§ TEXTAUSZUG:
──────────

Dann könntest du direkt die eBay Partneraktion nutzen.

in meiner Schule(HTL Innsbruck Wirtschaftsingenieurwesen, Österreich) haben wir ein Fach das sich Betriebstechnik nennt.
Da lernen wir wie man ein Unternehmen gründet und führt.

Daher rate ich dir das du dich erstmals bei eBay erkundigst.
schau dich mal nach dem Begriff "Dropshipping" an (Suchmaschine)

ich hoffe ich konnte dir helfen (bin ja erst 16)

Lg j4v4


----------



## Jan-Frederik Stieler (15. September 2007)

Hi,
EBay bietet zu dem Thema glaube ich auch Schulungen an.

Gruß


----------



## Eiszwerg (15. September 2007)

Für ein Nebengewerbe reicht es prinzipiell schon aus, einen stinknormalen Gewerbeschein bei der Stadt / Gemeinde zu beantragen. Dort wird dann erfragt, ob Haupt- oder Nebengewerbe.
IAls Tätigkeit würde ich versuchen sowas wie "Handel mit versch. Waren" eintragen zu lassen. Ansonsten haben die beim Amt aber auch ne Liste mit Vorschlägen.

──────────

§ ARBEITSAUFTRAG: Prüfe, ob die Aussagen (a), (b) und (c) mit dem Textauszug oben übereinstimmen: (a) Im Fach Betriebstechnik lernt man, wie man ein Unternehmen gründet und führt. (b) Jan-Frederik Stieler ist sich sicher, dass eBay Schulungen zum Thema anbietet. (c) Laut Eiszwerg braucht man für ein Nebengewerbe einen besonderen Schein vom Finanzamt. Antworte jeweils mit Ja oder Nein und zitiere die entscheidenden Worte des Textauszugs wörtlich.

§ AUFGELISTETE ZEILEN:
──────────

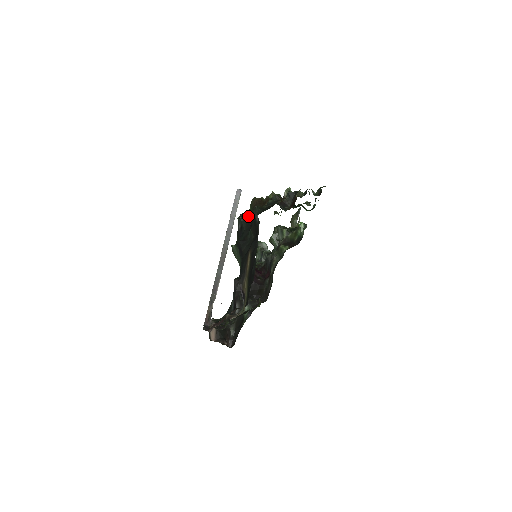
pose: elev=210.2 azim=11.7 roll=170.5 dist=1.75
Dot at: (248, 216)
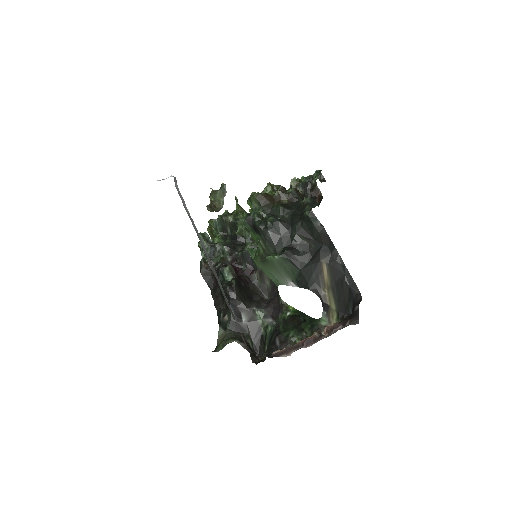
Dot at: (277, 219)
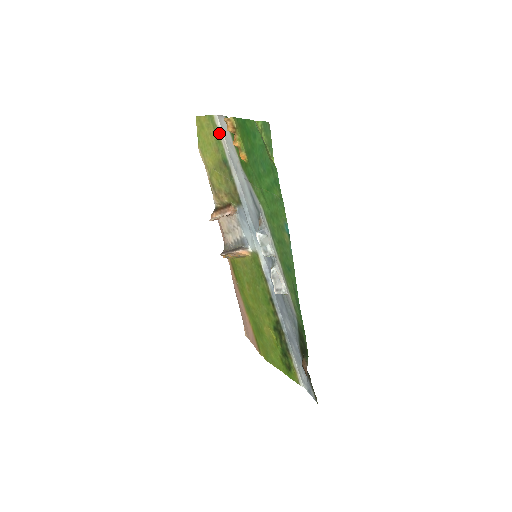
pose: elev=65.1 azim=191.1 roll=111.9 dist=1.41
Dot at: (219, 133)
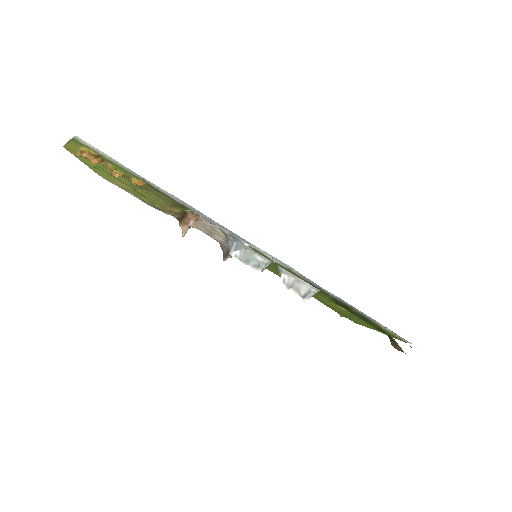
Dot at: (99, 153)
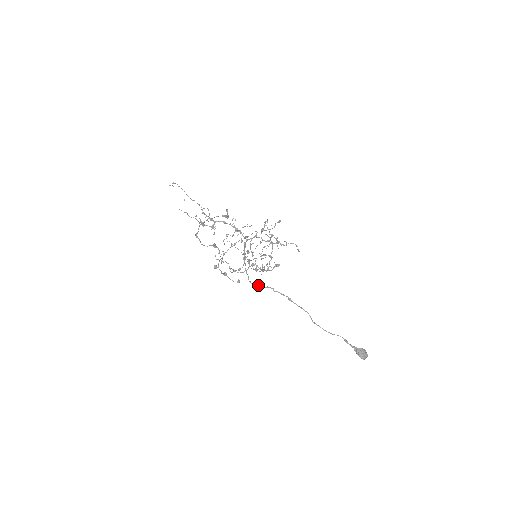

──────────

§ ANTWORT:
(a) Ja: „Da lernen wir wie man ein Unternehmen gründet und führt.“
(b) Nein: „EBay bietet zu dem Thema glaube ich auch Schulungen an.“
(c) Nein: „einen stinknormalen Gewerbeschein bei der Stadt / Gemeinde zu beantragen“